All told, there were 16 dishes, including the reverent tiny omelet that followed the presentation of eggs. What an omelet it was! Pure, trembling, fresh as a sunrise. Wowza.
If a tiny omelet and a silvery bowl of flowers don’t sound like your thing, try the à la carte menu, which offers equally appealing bigger dishes. I was particularly charmed by the lentils, a French preparation with firm legumes boasting a very meaty, savory taste. Add a poached egg or a duck confit leg to make it dinner. The Parisian rye gnocchi—that is, gnocchi that are dough dumplings made without potatoes—are particularly delightful, crisp, and light but also toasty with cheese. My friend, who doesn’t much like meat or seafood, crowed with joy on tasting them: “Oh, they’re like tater tot bar food, for fancy people!” And then she scarfed the whole plate. That’s easy to do beside Myriel’s well-chosen vest-pocket wine list and wildly appealing semi-savory cocktails.
What’s not to like? It’s a novel chef’s palace in a rare voice, anchored somewhere specific, a draw for both ticketed-dinner foodies and neighbors who want nice bar food. One thing, though—don’t ask for Myriel.
“I can’t tell you how many sweet old ladies have come in saying, ‘You must be Myriel!’ ‘No, I’m Karyn,’” says Tomlinson. “Myriel is the bishop in the beginning of Les Misérables who invites Jean Valjean in for a meal, and when he hears all the bad things he’s done, he sets the table even nicer.” Later, when Valjean steals Myriel’s silver, the bishop tells the police he gave Valjean the silver as a gift. “That’s the act of grace that sets Jean Valjean on a different path. That’s hospitality, the kind with biblical implications, how Jesus showed hospitality in the way he lived,” she adds.

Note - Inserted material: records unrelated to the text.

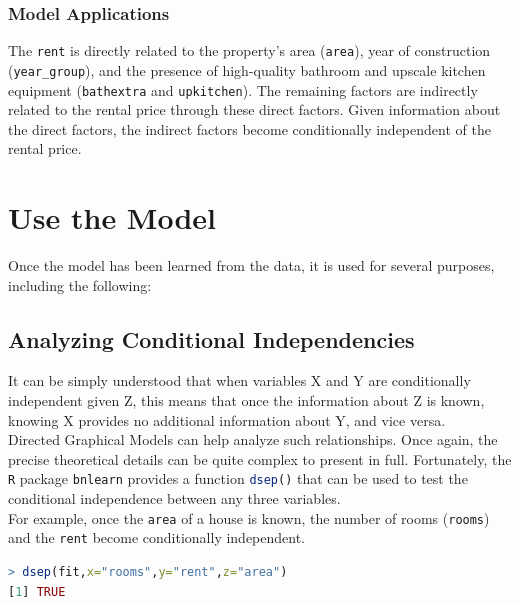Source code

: \documentclass[15pt,a4paper]{report}
\begin{document}
\subsubsection*{Model Applications}
 The \lstinline[language=R]|rent| is directly related to the property's area (\lstinline[language=R]|area|), year of construction (\lstinline[language=R]|year_group|), and the presence of high-quality bathroom and upscale kitchen equipment (\lstinline[language=R]|bathextra| and \lstinline[language=R]|upkitchen|). The remaining factors are indirectly related to the rental price through these direct factors. Given information about the direct factors, the indirect factors become conditionally independent of the rental price.
\section*{Use the Model}
Once the model has been learned from the data, it is used for several purposes, including the following:
\subsection*{Analyzing Conditional Independencies}
It can be simply understood that when variables X and Y are conditionally independent given Z, this means that once the information about Z is known, knowing X provides no additional information about Y, and vice versa.\\

Directed Graphical Models can help analyze such relationships. Once again, the precise theoretical details can be quite complex to present in full. Fortunately, the \lstinline[language=R]|R| package \lstinline[language=R]|bnlearn| provides a function \lstinline[language=R]|dsep()| that can be used to test the conditional independence between any three variables. \\

For example, once the \lstinline[language=R]|area| of a house is known, the number of rooms (\lstinline[language=R]|rooms|) and the \lstinline[language=R]|rent| become conditionally independent.

\begin{lstlisting}[language=R]
> dsep(fit,x="rooms",y="rent",z="area")
[1] TRUE
\end{lstlisting}
\end{document}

“Before we opened, I read two chapters of Les Misérables to the staff,” she says. “They still tease me about it—story time with Karyn. But it’s really important to understand if you’re working here. This isn’t like other restaurants. It’s like me. When the chips are down, I’m thinking about hospitality in Les Misérables and in the Bible, and I’m using my grandma’s teapot. When I first became a chef, the only women chefs I saw were, like, covered with tattoos, knives crossed, scowling. Which is great if that’s who you are, but it wasn’t me. I wondered, Can someone like me have a restaurant?”
The answer is Myriel, and the answer is a very original Yes.